Amscope ME1400T - A reflective light microscope. Instead of transmitting light through the sample, it bounces light off the surface. It's used in metallurgy to inspect the crystal grains within metallic solids, or in petrography to identify mineral grains in thin section. In petrography, a very useful tool is to use polarized light, which creates interference patterns in minerals that indicate how light moves through them, helping to identify them. I bought this scope for petrography, but the application applies well to crystallography. It has a polarizer & analyzer built into it. The photo at the header was taken through the ME1400T.
Amscope SM-1T - A stereo zoom microscope. Basically just a big magnifying glass. Also uses reflected light, but with less magnification. Great for looking at objects larger than a slide, like actual crystals. The polariscope can be placed under the SM-1T to view specimens in polarized light. Below is an image of the same crystal, photographed through the SM-1T + Polariscope.

Camera:
Amscope AF408N - Both microscopes have trinocular ports for the camera that I swap between them. It can transmit a 4K live feed to my TV, which looks amazing in OLED. I haven't figured out how to calculate the magnification through the camera yet, but once I do I will be able to add a scale bar to the photos. It also takes great video.

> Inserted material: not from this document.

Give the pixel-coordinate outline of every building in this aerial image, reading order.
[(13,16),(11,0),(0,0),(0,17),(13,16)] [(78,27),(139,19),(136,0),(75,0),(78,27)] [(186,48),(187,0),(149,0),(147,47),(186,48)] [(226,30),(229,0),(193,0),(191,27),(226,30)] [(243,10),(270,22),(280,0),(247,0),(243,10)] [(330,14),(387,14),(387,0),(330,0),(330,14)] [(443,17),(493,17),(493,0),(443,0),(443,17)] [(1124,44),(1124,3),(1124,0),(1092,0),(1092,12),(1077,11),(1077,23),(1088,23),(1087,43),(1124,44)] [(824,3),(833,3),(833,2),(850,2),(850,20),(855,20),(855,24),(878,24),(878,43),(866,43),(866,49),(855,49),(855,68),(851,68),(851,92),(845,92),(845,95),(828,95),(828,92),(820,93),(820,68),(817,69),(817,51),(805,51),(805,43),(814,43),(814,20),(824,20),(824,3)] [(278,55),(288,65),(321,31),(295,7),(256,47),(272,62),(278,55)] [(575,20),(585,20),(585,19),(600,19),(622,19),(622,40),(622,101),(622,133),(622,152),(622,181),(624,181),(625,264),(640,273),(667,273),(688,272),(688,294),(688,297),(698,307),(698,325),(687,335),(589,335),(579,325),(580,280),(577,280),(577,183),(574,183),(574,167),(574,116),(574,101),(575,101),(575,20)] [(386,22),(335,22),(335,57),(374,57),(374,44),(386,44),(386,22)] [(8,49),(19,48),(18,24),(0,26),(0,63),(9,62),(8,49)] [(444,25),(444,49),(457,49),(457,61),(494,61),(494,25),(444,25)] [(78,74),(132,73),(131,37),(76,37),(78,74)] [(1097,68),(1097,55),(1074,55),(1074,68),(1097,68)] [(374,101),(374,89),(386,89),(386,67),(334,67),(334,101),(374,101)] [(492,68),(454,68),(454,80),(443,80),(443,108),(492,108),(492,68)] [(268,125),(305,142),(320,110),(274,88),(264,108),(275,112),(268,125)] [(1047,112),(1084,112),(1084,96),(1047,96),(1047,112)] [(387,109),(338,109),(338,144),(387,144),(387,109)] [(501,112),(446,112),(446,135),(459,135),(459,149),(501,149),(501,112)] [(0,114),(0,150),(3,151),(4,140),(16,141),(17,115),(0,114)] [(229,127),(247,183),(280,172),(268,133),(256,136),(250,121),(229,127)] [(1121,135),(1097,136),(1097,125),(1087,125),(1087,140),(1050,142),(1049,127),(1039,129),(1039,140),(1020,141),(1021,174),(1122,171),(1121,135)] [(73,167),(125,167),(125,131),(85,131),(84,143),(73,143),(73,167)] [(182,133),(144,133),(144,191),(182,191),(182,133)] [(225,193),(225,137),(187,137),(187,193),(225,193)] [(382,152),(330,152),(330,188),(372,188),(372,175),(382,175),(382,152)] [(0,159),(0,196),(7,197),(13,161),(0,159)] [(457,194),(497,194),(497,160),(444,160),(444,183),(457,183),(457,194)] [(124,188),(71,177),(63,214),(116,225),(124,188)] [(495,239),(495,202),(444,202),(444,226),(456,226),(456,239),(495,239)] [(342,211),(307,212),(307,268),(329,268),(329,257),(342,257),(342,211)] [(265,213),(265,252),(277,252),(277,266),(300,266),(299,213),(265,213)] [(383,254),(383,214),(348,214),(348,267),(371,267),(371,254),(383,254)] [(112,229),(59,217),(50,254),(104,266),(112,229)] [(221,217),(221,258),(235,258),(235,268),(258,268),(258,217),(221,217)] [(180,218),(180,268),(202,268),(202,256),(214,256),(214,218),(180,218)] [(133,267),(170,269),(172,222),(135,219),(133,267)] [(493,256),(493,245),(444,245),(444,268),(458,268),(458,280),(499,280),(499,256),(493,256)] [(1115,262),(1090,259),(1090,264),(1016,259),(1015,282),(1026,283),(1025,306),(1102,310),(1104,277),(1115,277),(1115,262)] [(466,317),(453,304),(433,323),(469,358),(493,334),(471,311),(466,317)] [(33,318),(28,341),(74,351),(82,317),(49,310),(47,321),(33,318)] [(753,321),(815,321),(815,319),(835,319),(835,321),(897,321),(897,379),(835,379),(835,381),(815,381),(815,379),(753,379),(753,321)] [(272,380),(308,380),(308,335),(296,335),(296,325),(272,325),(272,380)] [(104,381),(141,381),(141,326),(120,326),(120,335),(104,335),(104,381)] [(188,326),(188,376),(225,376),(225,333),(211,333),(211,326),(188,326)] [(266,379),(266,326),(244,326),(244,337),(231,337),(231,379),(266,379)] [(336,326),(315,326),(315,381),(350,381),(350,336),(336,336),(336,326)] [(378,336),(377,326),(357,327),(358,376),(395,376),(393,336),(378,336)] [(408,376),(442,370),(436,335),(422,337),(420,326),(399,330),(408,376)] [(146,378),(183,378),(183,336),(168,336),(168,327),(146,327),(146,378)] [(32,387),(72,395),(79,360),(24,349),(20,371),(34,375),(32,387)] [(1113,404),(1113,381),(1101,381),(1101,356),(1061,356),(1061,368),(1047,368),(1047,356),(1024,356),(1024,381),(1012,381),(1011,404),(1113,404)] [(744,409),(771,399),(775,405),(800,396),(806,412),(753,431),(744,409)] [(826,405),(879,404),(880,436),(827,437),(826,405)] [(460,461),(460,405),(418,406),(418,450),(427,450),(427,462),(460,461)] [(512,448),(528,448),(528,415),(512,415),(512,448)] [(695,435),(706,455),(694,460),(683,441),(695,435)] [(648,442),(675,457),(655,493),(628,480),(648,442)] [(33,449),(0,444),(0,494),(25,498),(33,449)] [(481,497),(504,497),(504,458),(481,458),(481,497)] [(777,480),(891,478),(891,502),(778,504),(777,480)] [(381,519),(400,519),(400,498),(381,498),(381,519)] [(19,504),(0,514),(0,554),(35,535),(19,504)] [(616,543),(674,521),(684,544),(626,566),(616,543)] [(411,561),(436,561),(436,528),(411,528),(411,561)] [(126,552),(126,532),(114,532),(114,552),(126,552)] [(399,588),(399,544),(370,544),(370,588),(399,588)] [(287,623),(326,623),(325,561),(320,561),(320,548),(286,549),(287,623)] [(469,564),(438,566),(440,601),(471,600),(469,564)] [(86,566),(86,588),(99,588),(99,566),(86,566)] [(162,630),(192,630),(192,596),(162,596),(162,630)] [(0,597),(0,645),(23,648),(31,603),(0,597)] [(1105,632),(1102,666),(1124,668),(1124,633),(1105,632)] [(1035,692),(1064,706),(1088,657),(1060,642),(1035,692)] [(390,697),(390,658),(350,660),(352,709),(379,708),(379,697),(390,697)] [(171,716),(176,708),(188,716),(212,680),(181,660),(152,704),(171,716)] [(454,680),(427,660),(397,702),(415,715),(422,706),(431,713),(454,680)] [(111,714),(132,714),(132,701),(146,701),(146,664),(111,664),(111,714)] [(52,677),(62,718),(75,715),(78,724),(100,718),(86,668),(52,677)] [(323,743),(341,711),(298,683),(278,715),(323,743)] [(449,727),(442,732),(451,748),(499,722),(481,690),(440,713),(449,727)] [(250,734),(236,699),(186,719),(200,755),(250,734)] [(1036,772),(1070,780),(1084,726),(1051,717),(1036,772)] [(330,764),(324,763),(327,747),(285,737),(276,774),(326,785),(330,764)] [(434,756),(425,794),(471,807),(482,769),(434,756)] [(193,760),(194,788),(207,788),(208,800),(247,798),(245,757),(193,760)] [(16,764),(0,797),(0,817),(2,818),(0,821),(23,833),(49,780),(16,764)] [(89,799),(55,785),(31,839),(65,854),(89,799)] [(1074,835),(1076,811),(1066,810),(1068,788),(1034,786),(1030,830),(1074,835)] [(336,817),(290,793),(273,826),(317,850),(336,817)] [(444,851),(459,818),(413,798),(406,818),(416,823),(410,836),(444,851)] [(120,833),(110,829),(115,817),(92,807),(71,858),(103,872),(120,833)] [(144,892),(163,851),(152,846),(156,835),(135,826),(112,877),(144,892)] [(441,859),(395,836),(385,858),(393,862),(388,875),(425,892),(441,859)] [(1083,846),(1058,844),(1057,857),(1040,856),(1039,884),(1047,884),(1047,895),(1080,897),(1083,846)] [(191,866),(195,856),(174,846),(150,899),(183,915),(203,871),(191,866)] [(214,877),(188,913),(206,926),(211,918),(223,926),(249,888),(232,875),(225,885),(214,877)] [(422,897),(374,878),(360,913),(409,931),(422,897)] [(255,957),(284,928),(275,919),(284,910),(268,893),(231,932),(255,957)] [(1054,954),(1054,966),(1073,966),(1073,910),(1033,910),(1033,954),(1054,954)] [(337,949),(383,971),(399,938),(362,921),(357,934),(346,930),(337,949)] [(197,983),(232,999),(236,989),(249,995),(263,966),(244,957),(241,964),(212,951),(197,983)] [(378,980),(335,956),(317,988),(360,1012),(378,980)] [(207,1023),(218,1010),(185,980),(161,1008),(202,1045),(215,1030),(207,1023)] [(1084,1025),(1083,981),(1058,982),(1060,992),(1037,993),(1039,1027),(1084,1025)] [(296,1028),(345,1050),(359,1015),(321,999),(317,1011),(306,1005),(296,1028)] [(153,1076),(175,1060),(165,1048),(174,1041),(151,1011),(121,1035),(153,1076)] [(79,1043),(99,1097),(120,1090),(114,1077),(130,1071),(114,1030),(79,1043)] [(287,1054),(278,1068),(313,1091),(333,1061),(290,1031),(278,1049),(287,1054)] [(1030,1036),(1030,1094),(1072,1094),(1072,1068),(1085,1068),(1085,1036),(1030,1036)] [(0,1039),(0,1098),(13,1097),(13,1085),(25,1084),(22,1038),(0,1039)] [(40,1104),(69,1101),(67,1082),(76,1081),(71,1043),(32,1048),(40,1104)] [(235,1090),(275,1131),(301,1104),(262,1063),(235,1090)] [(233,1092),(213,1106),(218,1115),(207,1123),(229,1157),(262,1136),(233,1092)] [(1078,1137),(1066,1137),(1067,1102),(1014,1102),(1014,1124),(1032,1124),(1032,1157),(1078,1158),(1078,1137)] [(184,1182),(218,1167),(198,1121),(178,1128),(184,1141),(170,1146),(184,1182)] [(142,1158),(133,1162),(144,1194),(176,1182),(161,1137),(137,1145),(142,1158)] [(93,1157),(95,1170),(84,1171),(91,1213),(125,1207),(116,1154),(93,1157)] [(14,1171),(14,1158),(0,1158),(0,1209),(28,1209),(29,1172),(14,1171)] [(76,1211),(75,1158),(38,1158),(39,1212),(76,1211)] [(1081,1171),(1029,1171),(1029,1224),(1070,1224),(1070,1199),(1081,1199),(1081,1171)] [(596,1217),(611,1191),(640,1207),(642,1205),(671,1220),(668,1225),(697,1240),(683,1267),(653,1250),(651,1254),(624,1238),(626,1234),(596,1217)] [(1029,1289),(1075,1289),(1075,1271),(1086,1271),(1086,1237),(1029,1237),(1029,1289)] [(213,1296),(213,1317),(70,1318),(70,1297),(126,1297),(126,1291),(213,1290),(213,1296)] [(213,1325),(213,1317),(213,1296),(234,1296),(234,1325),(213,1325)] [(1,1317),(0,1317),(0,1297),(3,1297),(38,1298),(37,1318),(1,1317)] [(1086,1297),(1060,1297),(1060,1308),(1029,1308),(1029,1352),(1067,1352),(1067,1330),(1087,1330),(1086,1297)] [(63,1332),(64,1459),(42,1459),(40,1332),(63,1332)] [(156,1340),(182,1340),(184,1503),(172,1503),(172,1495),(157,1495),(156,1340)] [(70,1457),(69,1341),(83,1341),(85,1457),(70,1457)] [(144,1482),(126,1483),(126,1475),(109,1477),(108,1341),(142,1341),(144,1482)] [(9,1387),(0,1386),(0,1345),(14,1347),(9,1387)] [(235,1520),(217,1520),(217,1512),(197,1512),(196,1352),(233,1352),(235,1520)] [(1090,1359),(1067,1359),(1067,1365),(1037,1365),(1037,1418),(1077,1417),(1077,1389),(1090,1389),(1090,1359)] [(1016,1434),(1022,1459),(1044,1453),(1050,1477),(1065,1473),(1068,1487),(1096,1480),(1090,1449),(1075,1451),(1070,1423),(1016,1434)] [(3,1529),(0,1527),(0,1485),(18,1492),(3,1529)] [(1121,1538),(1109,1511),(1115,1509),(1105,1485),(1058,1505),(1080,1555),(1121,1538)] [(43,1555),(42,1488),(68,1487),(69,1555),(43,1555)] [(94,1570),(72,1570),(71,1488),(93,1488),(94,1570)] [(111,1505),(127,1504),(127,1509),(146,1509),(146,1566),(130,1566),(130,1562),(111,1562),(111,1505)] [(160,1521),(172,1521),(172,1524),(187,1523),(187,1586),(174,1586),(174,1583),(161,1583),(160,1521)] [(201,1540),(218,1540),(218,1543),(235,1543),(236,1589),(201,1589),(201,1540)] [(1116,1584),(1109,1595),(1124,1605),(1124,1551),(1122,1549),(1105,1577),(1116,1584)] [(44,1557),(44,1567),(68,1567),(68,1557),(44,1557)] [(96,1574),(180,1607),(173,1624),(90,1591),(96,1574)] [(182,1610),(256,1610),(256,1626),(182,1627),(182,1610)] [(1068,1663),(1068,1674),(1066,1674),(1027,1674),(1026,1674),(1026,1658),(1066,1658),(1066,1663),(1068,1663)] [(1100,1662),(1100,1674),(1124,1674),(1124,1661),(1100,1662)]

I'm really happy with this camera and being able to share what the microscope reveals.
Right now it's more of an art form, but I think with enough observation and some informed explanations we could learn a lot from watching DMT grow on a slide. I invite anyone that is more experienced with this to help with that
This video through the SM-1T + Polariscope illustrates what it looks like when rotating the polarizers relative to the sample. When grains go black it's called extinction. When they're colorful it's called birefringence. When shadowy bands of extinction wash over the entire crystal structure, it's called an interference figure. It all has to do with how light slows or splits when traveling through materials. A smarter person could use all this information to determine not only what mineral they're looking at, but also what axis of the crystal structure they're looking down. It apparently could also be used to analyze purity, or polymorphism. As we can see, there are pure solid transparent shards in this sample, that fan out into a wave of less ordered formations.
View attachment Rotating Polarizer.mp4
I've seen more formations in these slides than I believed DMT could exhibit. I'll introduce more of them as I get time to write amateur descriptions for them. How freakin' psychedelic is polarized light tho?!